My Weekly Calendar

I used to have a goal here about eventually reading one book a day and writing fifty pages each week. Someday I may be able to get to fifty pages written, but I've had to come to terms with my inability to read fast enough to ever reach the other goal. Instead, I've begun pacing myself for what I think I can accomplish around work and other priorities. It will drastically cut back how many books I get through each year, but sometimes life is also about accepting what you won't achieve. It's beautiful and necessary to believe in infinite possibilities, but it's also beautiful and necessary to understand limitations.

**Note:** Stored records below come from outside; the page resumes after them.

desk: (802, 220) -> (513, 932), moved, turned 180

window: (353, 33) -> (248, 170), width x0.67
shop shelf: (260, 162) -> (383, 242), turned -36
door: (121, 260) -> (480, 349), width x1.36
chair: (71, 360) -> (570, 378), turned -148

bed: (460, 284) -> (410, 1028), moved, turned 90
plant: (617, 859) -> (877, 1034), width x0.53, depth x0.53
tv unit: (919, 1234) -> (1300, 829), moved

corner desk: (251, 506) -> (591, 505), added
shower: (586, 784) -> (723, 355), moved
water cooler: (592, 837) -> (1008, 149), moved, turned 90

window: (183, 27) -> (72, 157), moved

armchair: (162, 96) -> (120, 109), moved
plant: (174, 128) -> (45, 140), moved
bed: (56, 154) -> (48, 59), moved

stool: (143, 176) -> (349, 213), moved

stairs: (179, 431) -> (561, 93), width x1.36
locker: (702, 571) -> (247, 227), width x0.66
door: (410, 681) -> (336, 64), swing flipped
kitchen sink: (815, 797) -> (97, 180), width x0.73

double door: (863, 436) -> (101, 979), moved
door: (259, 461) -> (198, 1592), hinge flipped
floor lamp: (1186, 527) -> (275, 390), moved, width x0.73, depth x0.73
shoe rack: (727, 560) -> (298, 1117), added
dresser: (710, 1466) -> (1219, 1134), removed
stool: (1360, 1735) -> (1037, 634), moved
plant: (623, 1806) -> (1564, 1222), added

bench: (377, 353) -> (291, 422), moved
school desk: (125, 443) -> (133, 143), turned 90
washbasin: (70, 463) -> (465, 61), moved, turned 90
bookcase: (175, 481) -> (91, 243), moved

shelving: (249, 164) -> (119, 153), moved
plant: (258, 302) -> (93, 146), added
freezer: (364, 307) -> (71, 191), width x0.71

Wednesday, November 3, 2010

Good Point, Good Point

As I'm reading The Writing Engine, I can't help but be a bit disappointed. This is mainly because my personal favorite kind of "on writing" book is one where the author just tells about himself and what led to his writing habits/philosophy. The Writing Engine is more of a series of short blurbs linking to essays on the author's website. And each one of them backtracks like crazy with "but that doesn't mean this always works" or "this technique only works half the time." Well, yeah, obviously. There are no golden rules. Got it. Please just talk and talk thoroughly in the book, the one that I purchased, with money, that promised to be a book and not a series of links to the real article.

But there is one good point that I found out about today. It's about "Broken Ideas" and it's where something that irks you is on your mind and so you can't concentrate on anything else because even when you sit down to write, that other thought is still your brain's focus. I was a little stumped on where to go in my next scene so I thought I'd take a little break and surf the web for a few seconds. Well, stupid me, I read a little news flash that totally upset me (stupidly) and when I went back to reread the scene and see where to go with it, I wasn't really reading my writing but instead was thinking about the news. I'll have to reread that section of The Writing Engine to see how to solve this problem.